* _Aim of the exercise_: Whenever a line carries the word "nationwide", pull it out of the entries.
· · ·
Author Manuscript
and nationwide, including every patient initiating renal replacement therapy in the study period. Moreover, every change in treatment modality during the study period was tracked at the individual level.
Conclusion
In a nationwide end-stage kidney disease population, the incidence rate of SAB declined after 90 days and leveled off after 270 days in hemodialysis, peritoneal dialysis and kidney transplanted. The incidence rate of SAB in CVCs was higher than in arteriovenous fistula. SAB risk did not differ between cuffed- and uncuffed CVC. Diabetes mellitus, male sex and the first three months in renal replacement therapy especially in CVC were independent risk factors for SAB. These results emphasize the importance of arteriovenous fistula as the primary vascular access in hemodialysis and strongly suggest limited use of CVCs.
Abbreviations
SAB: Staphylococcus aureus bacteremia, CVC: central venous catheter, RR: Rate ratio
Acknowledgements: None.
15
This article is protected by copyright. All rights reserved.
· · ·
* _Expected output_:
and nationwide, including every patient initiating renal replacement therapy in the study period. Moreover, every change in treatment modality during the study period was tracked at the individual level.
In a nationwide end-stage kidney disease population, the incidence rate of SAB declined after 90 days and leveled off after 270 days in hemodialysis, peritoneal dialysis and kidney transplanted. The incidence rate of SAB in CVCs was higher than in arteriovenous fistula. SAB risk did not differ between cuffed- and uncuffed CVC. Diabetes mellitus, male sex and the first three months in renal replacement therapy especially in CVC were independent risk factors for SAB. These results emphasize the importance of arteriovenous fistula as the primary vascular access in hemodialysis and strongly suggest limited use of CVCs.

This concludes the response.